**WHAT TO PRODUCE:**
Gather every line of the records below that contains the string "rotational", and reproduce each line unchanged.

==== SOURCE MATERIAL ====

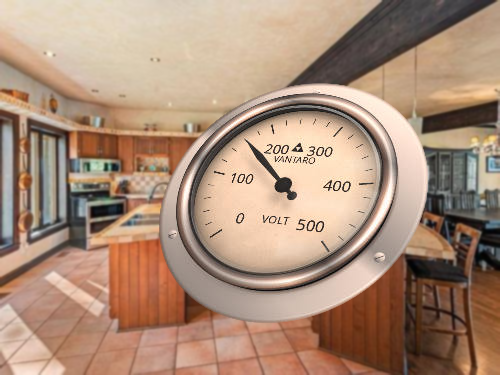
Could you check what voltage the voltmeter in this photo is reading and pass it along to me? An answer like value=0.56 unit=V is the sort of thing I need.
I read value=160 unit=V
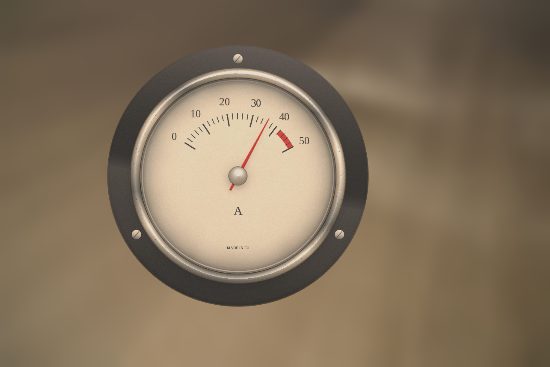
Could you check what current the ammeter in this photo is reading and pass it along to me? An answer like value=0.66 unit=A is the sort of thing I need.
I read value=36 unit=A
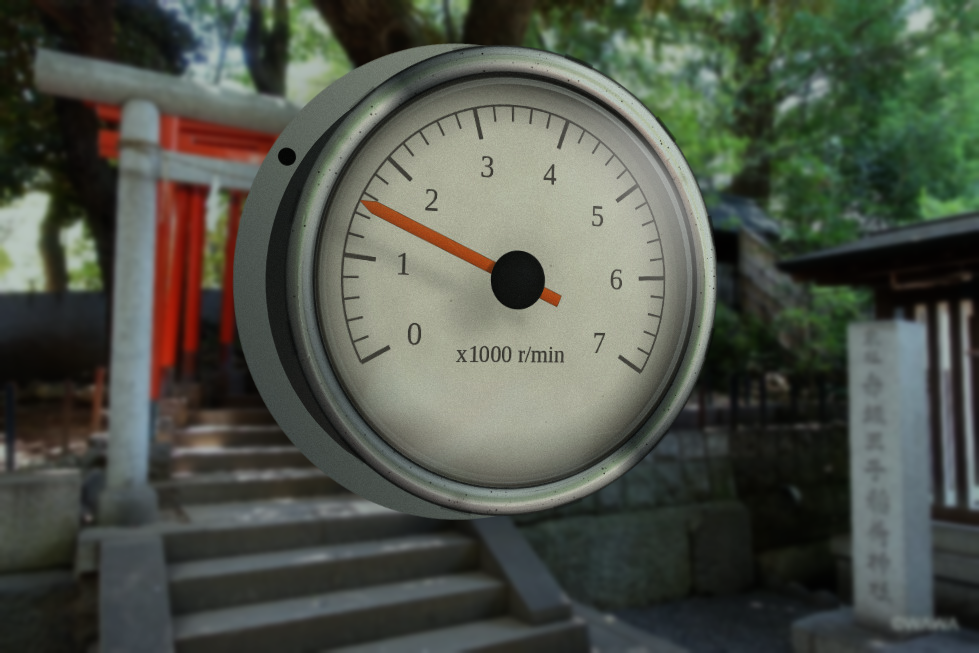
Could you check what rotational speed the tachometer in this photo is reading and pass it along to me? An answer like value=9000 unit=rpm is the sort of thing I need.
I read value=1500 unit=rpm
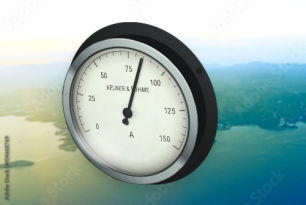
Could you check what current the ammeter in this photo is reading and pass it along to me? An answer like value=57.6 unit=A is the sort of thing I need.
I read value=85 unit=A
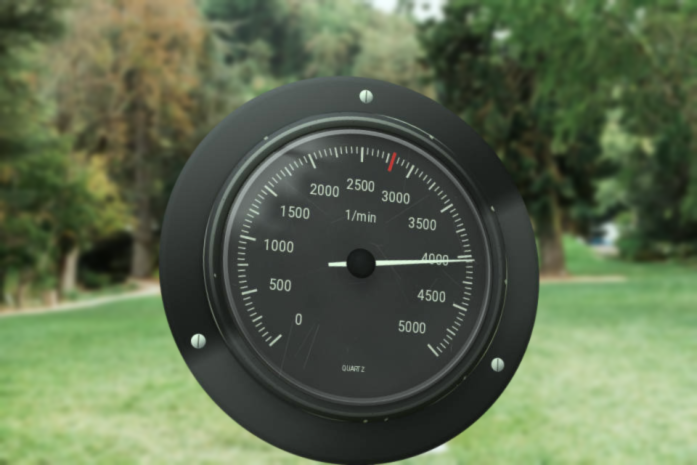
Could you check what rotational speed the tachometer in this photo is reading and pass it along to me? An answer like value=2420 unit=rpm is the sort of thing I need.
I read value=4050 unit=rpm
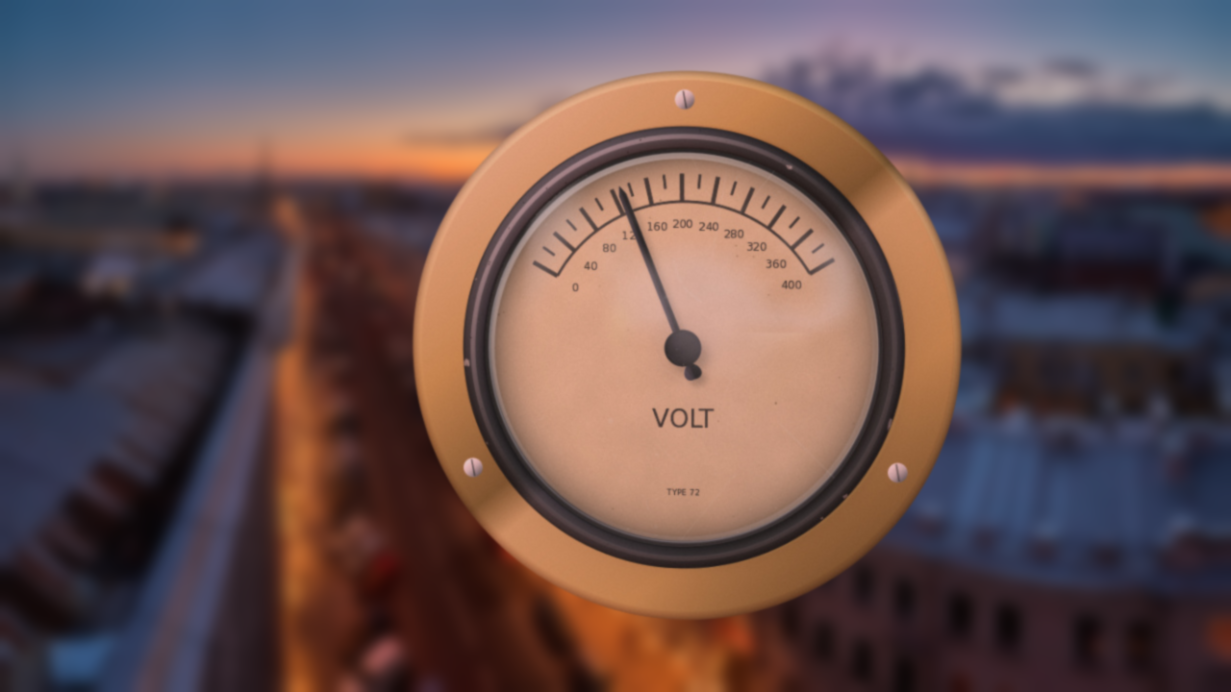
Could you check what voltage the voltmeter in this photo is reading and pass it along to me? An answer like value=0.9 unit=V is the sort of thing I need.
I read value=130 unit=V
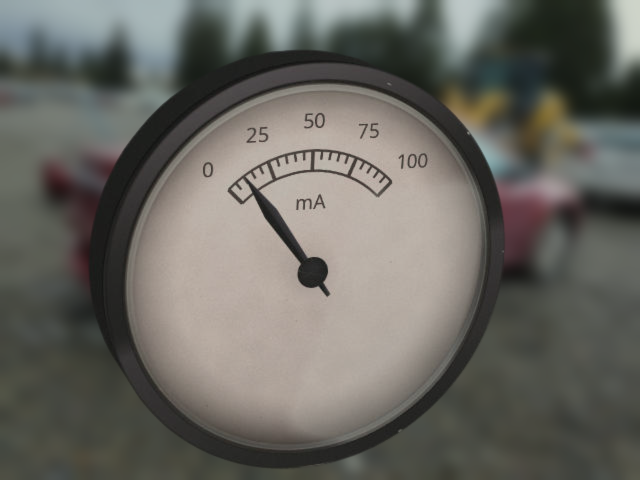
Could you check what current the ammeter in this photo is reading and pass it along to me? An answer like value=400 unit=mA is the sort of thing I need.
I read value=10 unit=mA
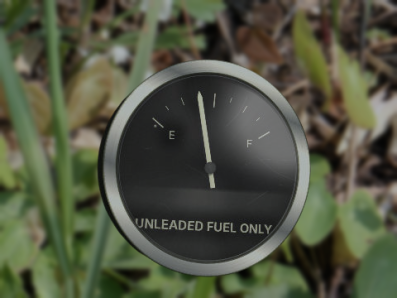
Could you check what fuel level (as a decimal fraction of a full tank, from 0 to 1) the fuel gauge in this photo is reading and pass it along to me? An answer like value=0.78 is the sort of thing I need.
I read value=0.375
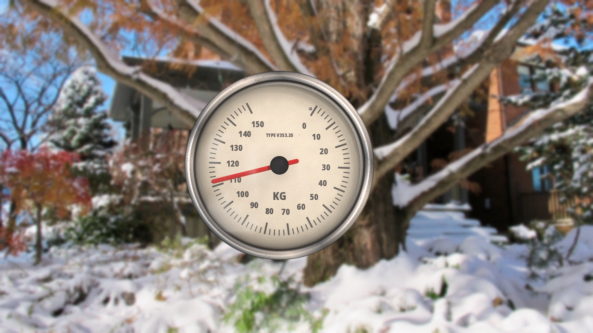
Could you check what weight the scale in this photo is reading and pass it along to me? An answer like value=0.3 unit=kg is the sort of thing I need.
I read value=112 unit=kg
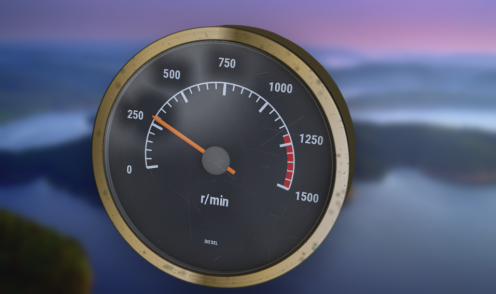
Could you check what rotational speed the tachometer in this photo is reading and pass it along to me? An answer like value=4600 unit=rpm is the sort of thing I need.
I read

====

**RESULT OF THIS TASK:**
Could you check what rotational speed the tachometer in this photo is reading and pass it along to me? An answer like value=9000 unit=rpm is the sort of thing I need.
Could you check what rotational speed the tachometer in this photo is reading and pass it along to me? An answer like value=2420 unit=rpm is the sort of thing I need.
Could you check what rotational speed the tachometer in this photo is reading and pass it along to me? An answer like value=4600 unit=rpm is the sort of thing I need.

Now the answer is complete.